**Entries provided:**

□ □ □

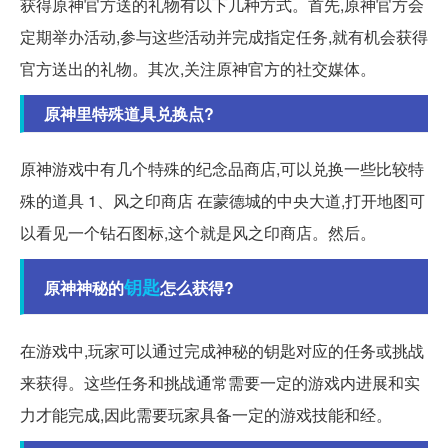
获得原神官方送的礼物有以下几种方式。首先,原神官方会
定期举办活动,参与这些活动并完成指定任务,就有机会获得
官方送出的礼物。其次,关注原神官方的社交媒体。
原神里特殊道具兑换点?
原神游戏中有几个特殊的纪念品商店,可以兑换一些比较特
殊的道具 1、风之印商店 在蒙德城的中央大道,打开地图可
以看见一个钻石图标,这个就是风之印商店。然后。
钥匙
原神神秘的
怎么获得?
在游戏中,玩家可以通过完成神秘的钥匙对应的任务或挑战
来获得。这些任务和挑战通常需要一定的游戏内进展和实
力才能完成,因此需要玩家具备一定的游戏技能和经。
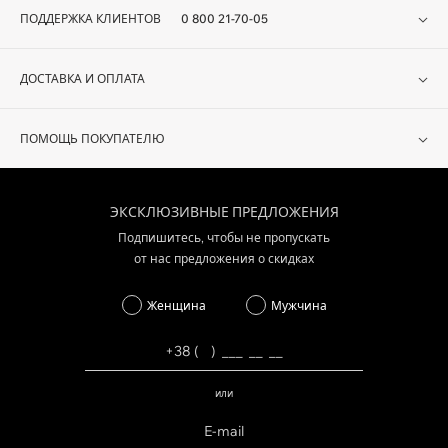
ПОДДЕРЖКА КЛИЕНТОВ
0 800 21-70-05
ДОСТАВКА И ОПЛАТА
ПОМОЩЬ ПОКУПАТЕЛЮ
ЭКСКЛЮЗИВНЫЕ ПРЕДЛОЖЕНИЯ
Подпишитесь, чтобы не пропускать
от нас предложения о скидках
Женщина
Мужчина
или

□ □ □

**Aim of the exercise:**
Copy the lines from the one containing "ПОДДЕРЖКА КЛИЕНТОВ" through the last line of the records, including both ends.

**Answer to this task:**
ПОДДЕРЖКА КЛИЕНТОВ
0 800 21-70-05
ДОСТАВКА И ОПЛАТА
ПОМОЩЬ ПОКУПАТЕЛЮ
ЭКСКЛЮЗИВНЫЕ ПРЕДЛОЖЕНИЯ
Подпишитесь, чтобы не пропускать
от нас предложения о скидках
Женщина
Мужчина
или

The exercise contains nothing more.